--- TEXT EXCERPT ---
- - -
It
has not been unpopular from some scholars to attack methodological
individualism as an unnecessary constraint on economic analysis. Individual
action does not occur in an institutional vacuum. To reduce economics, or any
social science, to only individual choice ignores the significance of emergent
phenomena that shape the world we live in. Geoff Hodgson makes a passionate
call for a reasoned compromise:
Despite the impression given by many
adherents of methodological individualism, it is quite legitimate to deny that
only purposes or actions of individuals are explanatory… These beliefs [about
individual autonomy] are not undermined by a conviction that whilst people are,
on the one hand, purposeful and have real choices, they are, on the other,
moulded by their cultural and institutional environment. (
Hodgson 1986, 222)
Hodgson claims that
Austrian economists overlook this feature in their research. Just as
macroeconomics can benefit from microfoundations, macro – or emergent – foundations
are always implicit in microeconomic analysis.
- - -
--- EXTRACTED MATERIAL ---
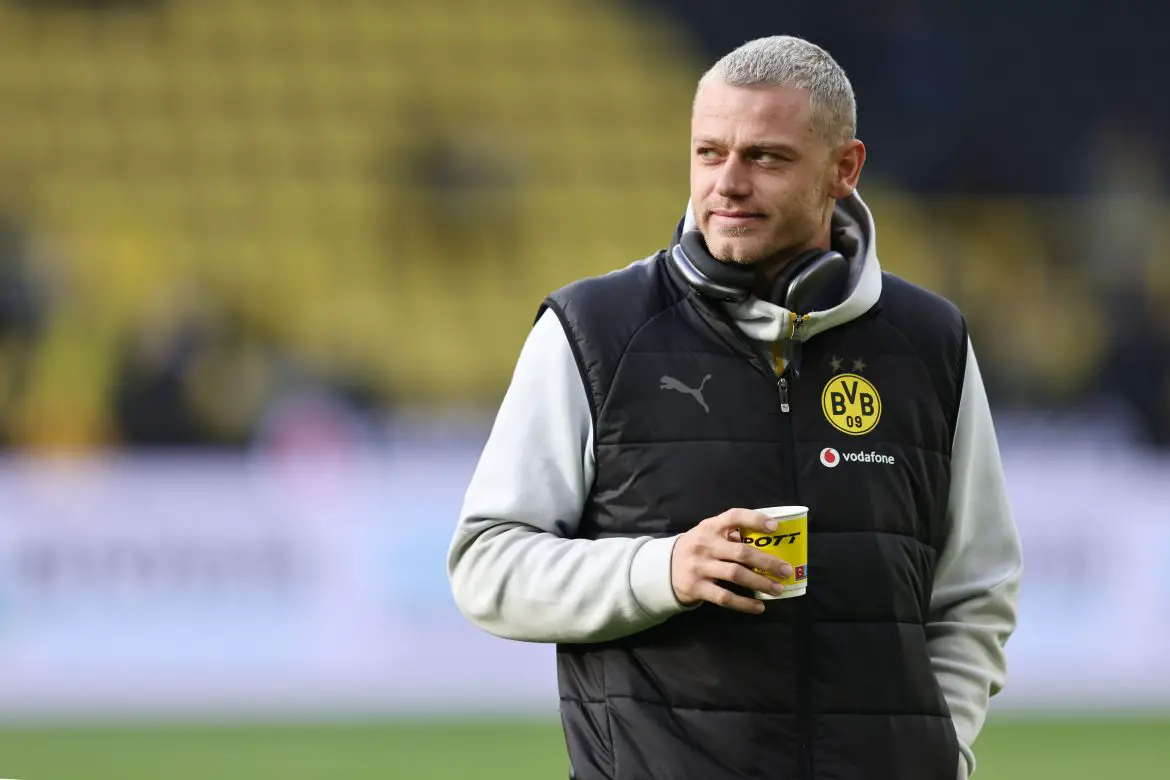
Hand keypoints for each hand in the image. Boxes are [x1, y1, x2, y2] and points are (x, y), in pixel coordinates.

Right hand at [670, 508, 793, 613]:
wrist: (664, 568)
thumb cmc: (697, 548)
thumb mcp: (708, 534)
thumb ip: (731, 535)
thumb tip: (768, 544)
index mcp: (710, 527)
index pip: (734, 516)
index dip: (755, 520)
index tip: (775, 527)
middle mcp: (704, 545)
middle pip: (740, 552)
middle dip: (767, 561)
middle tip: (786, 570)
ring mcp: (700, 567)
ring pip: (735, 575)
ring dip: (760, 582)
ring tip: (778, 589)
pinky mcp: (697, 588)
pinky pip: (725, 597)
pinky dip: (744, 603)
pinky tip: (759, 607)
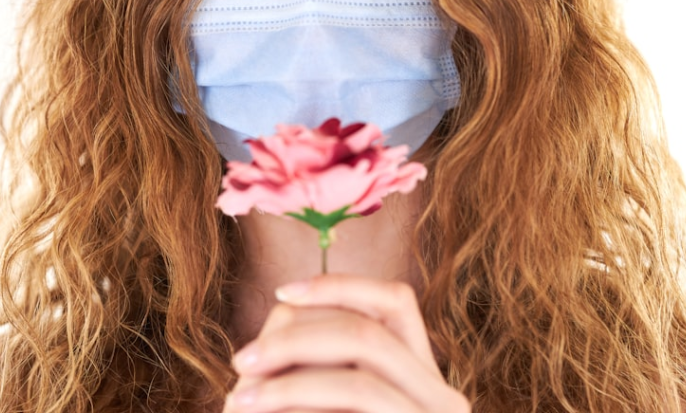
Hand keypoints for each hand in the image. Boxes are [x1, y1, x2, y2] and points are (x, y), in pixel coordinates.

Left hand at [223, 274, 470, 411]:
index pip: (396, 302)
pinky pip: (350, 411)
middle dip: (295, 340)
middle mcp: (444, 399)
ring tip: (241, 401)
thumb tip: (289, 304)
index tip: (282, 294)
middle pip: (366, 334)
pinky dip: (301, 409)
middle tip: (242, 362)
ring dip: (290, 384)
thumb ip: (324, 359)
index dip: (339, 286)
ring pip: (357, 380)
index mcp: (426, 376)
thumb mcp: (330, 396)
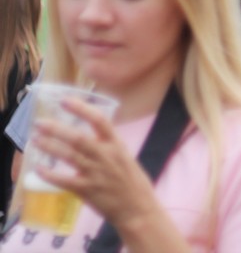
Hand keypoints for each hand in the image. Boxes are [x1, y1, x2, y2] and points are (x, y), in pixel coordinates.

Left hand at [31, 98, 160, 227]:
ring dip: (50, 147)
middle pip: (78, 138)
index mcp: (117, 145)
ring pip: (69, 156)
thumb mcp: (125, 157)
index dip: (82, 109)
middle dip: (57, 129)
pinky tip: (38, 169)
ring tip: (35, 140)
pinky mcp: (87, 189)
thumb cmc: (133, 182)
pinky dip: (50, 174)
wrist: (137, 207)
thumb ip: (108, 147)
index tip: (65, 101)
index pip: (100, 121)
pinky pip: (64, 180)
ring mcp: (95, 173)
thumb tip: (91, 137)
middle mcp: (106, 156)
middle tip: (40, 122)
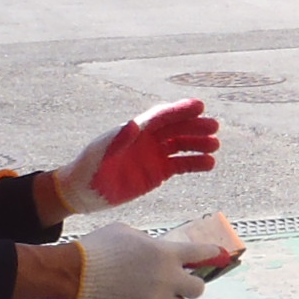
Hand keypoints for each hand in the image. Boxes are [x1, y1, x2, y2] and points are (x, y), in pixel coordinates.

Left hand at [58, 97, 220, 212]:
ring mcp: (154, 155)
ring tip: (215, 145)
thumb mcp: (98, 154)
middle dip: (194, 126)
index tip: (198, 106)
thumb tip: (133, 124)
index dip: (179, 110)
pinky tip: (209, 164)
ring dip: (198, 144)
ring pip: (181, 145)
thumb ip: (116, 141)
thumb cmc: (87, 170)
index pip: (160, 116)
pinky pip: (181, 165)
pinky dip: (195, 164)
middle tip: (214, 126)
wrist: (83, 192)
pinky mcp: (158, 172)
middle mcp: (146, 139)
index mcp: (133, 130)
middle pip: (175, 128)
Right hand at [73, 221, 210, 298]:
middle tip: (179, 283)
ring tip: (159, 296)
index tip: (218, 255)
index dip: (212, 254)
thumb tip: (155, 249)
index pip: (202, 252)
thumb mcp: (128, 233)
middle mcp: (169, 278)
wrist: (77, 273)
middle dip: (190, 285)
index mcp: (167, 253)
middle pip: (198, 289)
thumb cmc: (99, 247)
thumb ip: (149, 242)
- - -
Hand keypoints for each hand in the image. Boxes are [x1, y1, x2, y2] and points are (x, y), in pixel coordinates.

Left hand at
- - -
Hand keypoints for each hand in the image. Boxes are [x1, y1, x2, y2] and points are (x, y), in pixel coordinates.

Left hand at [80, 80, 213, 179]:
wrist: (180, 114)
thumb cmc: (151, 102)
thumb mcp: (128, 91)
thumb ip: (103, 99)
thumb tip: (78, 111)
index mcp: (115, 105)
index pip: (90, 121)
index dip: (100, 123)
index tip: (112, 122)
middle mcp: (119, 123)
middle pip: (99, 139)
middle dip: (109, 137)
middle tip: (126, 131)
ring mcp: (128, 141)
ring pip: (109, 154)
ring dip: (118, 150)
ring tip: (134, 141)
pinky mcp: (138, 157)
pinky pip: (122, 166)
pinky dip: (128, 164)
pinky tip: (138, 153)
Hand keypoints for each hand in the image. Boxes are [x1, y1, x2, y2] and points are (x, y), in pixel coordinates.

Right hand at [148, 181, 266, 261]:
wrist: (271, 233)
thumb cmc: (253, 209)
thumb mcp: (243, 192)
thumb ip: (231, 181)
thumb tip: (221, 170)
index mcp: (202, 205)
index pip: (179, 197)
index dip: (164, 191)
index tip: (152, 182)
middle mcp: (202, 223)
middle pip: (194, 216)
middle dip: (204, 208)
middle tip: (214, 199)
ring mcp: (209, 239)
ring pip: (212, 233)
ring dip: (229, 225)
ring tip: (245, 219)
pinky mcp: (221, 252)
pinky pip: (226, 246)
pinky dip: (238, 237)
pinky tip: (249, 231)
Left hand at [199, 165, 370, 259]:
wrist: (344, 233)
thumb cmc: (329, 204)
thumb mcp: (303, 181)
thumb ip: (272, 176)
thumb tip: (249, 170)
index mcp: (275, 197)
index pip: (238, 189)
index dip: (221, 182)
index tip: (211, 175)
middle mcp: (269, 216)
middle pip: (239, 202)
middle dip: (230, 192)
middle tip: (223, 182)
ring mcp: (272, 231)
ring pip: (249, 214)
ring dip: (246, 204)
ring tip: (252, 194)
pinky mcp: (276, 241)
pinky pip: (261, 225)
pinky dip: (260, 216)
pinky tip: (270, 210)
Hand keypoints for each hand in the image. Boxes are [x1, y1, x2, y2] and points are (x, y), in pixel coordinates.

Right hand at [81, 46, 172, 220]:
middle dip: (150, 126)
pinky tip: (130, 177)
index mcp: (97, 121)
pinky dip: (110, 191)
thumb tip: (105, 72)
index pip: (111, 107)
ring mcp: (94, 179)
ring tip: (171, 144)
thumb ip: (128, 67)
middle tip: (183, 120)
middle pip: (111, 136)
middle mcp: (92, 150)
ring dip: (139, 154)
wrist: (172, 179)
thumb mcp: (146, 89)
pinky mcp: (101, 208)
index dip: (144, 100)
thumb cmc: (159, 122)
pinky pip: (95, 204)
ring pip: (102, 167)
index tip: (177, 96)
- - -
--- TASK TO CARRY OUT ---
From the passage on methodological individualism, copy verbatim the span from "Hodgson claims that" to "in microeconomic analysis.".

--- TASK ANSWER ---
Hodgson claims that
Austrian economists overlook this feature in their research. Just as
macroeconomics can benefit from microfoundations, macro – or emergent – foundations
are always implicit in microeconomic analysis.